L'arte di correre non è una biografia né un saggio, come ci spiega lo stesso autore, il giapponese Haruki Murakami, ma semplicemente un libro di memorie. Si tratta, infatti, di brani di vita vissuta, scritti tra l'estate 2005 e l'autunno 2006, attraverso i quali ci si affaccia, saltellando, addirittura correndo, sulla variegata personalità di questo scrittore cinquantenne con due grandi passioni: la corsa e la scrittura.
Può sorgere il dubbio che tra maratoneta e scrittore non possano esistere particolari affinità. Ma Murakami, nato a Tokio nel 1949, ci dimostra con la sua testimonianza diretta come, al contrario, queste due attività apparentemente incompatibili presentino, invece, sostanziali similitudini.
Correre per la strada ogni mattina – ci dice Haruki – mi ha insegnato molto riguardo alla scrittura.
Nella corsa, come nella scrittura, non c'è vittoria né sconfitta. Scrivere un libro è un po' come correre una maratona, la motivazione è della stessa natura, esiste uno stimolo interiore silenzioso che non cerca conferma in un giudizio esterno.
E di maratone Murakami ne ha corse molte (così come ha scritto numerosi libri), quasi una ogni anno a partire dal 1983, quando, dopo aver deciso di dedicarsi esclusivamente alla scrittura, chiuse il pub che gestiva a Tokio e si trasferì in campagna a Narashino, nella prefettura di Chiba. Nello stesso periodo decise anche di diventare un maratoneta.
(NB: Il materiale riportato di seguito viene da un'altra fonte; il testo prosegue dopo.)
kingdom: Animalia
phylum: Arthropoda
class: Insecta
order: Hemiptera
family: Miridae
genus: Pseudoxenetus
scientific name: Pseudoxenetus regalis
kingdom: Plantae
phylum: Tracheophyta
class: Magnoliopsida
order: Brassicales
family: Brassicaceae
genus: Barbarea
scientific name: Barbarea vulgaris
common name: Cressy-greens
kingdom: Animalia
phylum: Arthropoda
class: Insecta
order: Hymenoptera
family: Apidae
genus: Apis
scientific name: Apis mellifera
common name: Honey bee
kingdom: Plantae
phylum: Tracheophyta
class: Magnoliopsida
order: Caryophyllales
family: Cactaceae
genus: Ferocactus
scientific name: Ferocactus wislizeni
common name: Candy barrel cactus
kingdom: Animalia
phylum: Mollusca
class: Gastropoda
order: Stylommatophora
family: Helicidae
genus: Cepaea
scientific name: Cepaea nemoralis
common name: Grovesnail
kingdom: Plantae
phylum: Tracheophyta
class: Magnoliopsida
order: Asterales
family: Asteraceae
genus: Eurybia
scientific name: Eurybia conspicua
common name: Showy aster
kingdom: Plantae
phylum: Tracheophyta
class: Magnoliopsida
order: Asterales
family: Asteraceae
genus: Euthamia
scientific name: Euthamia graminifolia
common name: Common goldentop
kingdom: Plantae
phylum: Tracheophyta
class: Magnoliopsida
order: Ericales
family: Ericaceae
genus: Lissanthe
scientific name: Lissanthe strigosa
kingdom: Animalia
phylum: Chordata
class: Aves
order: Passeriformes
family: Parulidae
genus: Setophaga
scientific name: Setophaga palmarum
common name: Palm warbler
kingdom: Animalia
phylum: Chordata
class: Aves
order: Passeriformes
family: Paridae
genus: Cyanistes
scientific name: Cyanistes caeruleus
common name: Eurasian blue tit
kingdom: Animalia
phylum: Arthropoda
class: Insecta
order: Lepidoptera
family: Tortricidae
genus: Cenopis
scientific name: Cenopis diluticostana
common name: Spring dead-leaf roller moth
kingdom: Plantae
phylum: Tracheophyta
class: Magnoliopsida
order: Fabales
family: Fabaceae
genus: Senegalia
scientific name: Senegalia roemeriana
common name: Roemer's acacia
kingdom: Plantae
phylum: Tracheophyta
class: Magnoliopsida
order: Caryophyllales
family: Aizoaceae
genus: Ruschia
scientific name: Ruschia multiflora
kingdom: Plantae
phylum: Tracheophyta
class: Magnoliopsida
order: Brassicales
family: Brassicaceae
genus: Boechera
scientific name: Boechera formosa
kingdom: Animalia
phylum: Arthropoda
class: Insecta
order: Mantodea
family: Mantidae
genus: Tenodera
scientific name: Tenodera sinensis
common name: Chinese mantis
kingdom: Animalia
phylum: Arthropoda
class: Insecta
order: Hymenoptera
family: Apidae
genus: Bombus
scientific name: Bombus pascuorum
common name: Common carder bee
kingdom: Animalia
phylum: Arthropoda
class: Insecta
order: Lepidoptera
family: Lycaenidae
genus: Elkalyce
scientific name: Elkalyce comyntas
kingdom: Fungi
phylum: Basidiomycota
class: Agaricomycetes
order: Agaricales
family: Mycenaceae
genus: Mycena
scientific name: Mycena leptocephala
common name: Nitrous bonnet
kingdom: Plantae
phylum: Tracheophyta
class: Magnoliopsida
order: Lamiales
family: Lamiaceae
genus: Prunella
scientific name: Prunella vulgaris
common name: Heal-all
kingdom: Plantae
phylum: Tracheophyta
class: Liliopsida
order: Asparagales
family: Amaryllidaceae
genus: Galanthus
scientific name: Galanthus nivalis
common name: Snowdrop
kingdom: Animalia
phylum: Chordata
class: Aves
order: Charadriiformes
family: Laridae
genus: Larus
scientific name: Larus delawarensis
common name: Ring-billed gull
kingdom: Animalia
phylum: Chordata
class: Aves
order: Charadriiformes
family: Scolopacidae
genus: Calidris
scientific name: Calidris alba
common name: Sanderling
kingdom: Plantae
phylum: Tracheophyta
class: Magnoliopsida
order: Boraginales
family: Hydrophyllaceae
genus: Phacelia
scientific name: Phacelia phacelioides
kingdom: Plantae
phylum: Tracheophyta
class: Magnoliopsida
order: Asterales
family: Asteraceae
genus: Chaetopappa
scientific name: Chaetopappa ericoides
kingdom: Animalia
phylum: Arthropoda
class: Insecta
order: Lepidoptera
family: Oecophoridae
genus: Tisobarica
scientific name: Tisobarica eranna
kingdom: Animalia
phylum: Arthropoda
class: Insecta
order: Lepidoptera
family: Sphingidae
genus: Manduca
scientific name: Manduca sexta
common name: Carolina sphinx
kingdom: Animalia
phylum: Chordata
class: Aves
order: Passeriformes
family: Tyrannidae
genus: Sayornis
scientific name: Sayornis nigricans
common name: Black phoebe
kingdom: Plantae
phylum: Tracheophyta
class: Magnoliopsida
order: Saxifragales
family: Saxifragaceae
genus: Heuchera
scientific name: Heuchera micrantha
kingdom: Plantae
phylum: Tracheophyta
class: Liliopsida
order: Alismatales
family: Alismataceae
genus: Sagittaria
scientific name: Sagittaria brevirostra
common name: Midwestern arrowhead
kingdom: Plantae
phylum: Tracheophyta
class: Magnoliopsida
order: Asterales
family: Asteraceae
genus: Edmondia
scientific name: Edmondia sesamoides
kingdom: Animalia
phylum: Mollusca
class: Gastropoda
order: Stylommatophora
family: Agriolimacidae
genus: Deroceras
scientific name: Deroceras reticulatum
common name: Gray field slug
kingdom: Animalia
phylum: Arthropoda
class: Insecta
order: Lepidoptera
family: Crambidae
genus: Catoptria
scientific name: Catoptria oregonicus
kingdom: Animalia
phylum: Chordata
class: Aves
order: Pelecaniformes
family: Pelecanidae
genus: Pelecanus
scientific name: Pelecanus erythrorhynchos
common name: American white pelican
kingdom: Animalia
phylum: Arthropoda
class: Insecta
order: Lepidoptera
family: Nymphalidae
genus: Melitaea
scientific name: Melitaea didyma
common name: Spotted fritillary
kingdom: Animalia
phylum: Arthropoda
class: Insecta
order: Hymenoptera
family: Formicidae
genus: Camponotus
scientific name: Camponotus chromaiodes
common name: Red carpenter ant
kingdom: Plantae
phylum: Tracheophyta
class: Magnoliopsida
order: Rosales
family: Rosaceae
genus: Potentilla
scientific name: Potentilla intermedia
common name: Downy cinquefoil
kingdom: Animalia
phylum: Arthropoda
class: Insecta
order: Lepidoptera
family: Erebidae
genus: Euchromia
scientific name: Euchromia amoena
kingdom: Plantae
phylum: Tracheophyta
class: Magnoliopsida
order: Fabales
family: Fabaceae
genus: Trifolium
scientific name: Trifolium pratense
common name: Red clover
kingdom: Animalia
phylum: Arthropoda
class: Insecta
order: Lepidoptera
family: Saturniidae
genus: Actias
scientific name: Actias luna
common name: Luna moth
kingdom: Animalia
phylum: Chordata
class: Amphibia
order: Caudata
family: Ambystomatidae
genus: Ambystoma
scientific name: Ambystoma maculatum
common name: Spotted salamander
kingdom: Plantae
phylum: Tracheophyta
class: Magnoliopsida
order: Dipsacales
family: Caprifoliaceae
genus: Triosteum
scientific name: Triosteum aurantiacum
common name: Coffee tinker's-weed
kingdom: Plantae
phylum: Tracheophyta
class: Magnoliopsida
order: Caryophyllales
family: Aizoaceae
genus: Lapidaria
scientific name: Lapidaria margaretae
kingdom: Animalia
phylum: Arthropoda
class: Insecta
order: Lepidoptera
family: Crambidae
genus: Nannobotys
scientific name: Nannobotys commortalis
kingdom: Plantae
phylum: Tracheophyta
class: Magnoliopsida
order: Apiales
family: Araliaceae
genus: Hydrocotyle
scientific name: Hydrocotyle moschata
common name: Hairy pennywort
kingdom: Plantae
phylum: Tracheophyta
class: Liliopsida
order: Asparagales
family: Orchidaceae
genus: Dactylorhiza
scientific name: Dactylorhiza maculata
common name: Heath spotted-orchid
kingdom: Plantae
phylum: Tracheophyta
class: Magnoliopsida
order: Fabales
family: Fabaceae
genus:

Sono lunghe e dettagliate le descrizioni dei suoi allenamenti, delle sensazioni meramente fisiche, ma anche esistenziali, provate di volta in volta, di come il suo corpo abbia subito lenti ma inesorabili mutamenti, assumendo le caratteristiche muscolari e acquisendo la vigoria tipica di un maratoneta.
Allora, ci verrebbe da dire, siamo di fronte soltanto ad un testo sulla corsa a piedi. Ma sarebbe riduttivo definirlo tale, perché in realtà è un testo colmo di riflessioni, senz'altro personali ma che si rivelano intuizioni estetiche sul significato dell'esistenza e anche dello scrivere.
L'allenamento muscolare cui Murakami si è sottoposto per 25 anni, con ostinata determinazione, è molto simile, ci assicura, a quello necessario per la scrittura.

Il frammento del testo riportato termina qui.